APC+mysql cache (not just query but keycache too) is a must, but memcached is pointless unless you have a multi-server website (on a single server APC shared memory is way faster than memcached).
All logged out users should be served a completely cached static page that bypasses PHP entirely, it's way faster than even an opcode cache and way less load.
WP-Super-Cache can serve static pages to logged out users and makes this rather easy to setup. It's practically a must for wordpress.
I've did some experiments - and yes APC is a little bit faster (1-5ms per page rendering) when used as key-value store in comparision to memcached via unix socket. However I had always problems with cache fragmentation and a resulting slowdown. If you use Apache mod_fcgid the PHP processes are beeing shot down and started at random and APC is is not shared acress them. With nginx and PHP-FPM is is not so true anymore. I've had the impression memcached is more solid.
For static caching I use nginx with fastcgi_cache. This makes WP-Supercache obsolete. I bybass the cache for requests containing certain cookies, so that logged in users always receive fresh pages.
Another big Wordpress performance sink is locales. If you have a blog in a non-english language consider using a language-caching plugin. Wordpress uses a PHP gettext implementation that is quite slow. 20% speedup if you cache the generated locales.
But it's a shame to spend days or months on tuning Wordpress, what is essentially just a blog engine.
I don't know how the caching plugin in WP works, however the most difficult part of caching is always cache invalidation, which is the reason why Memcache is better than an in-memory cache, even for a single server, because then you have the flexibility of invalidating cache entries from a background process that does not run on that server.
It's also great to have the flexibility of adding more servers in case of a huge spike, even if you are running on only one server. Like on Heroku, where you can just increase the number of dynos in realtime. Doing that without a central cache that every server can access can break your MySQL because each new server will have a cold cache.
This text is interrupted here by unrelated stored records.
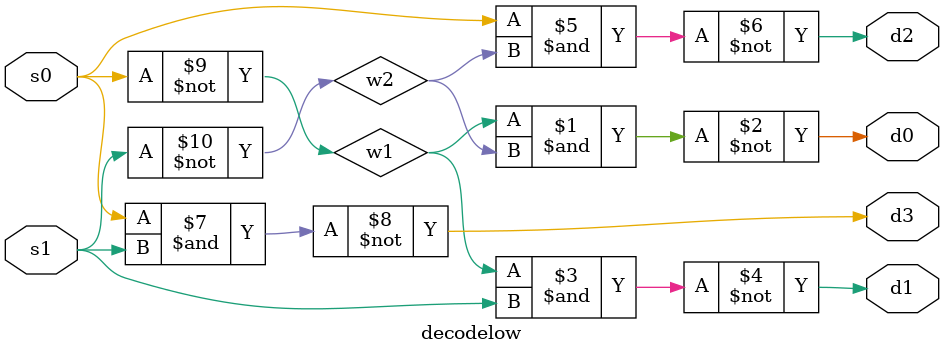
<source format=v>
`timescale 1ns / 1ps
module decodelow(
    input s0,
    input s1,
    output d0,
    output d1,
    output d2,
    output d3
    );
	 wire w1,w2;
	 not(w1,s0);
	 not(w2,s1);
	 nand(d0,w1,w2);
	 nand(d1,w1,s1);
	 nand(d2,s0,w2);
	 nand(d3,s0,s1);


endmodule

</source>
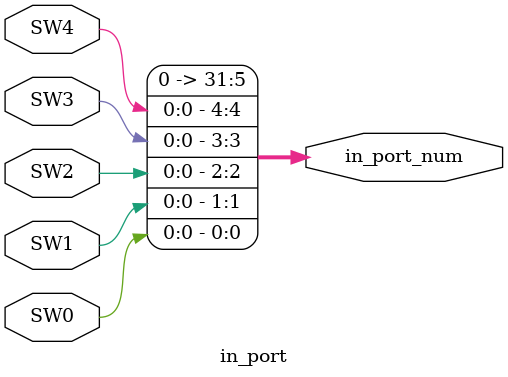
<source format=v>
module in_port(SW4,SW3,SW2,SW1,SW0,in_port_num);//把五位二进制数加入到inport中
	input SW4,SW3,SW2,SW1,SW0;
	output[31:0] in_port_num;
	assign in_port_num={27'b0,SW4,SW3,SW2,SW1,SW0};
 
 
endmodule 
</source>
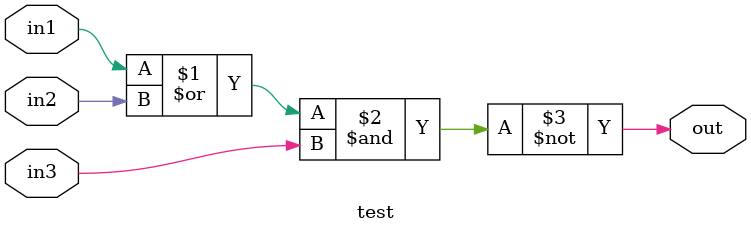
<source format=v>
module test(input in1, in2, in3, output out);
assign out = ~((in1 | in2) & in3);
endmodule

</source>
If you want a smart cache invalidation system for NGINX please have a look at this plugin http://bit.ly/nginxmanager
Pages are cached on NGINX for not logged in user, and when a new content is published all and only the pages that contains that content are deleted from the cached and regenerated at the next request.
All logged out users should be served a completely cached static page that bypasses PHP entirely, it's way faster than even an opcode cache and way less load.
WP-Super-Cache can serve static pages to logged out users and makes this rather easy to setup. It's practically a must for wordpress.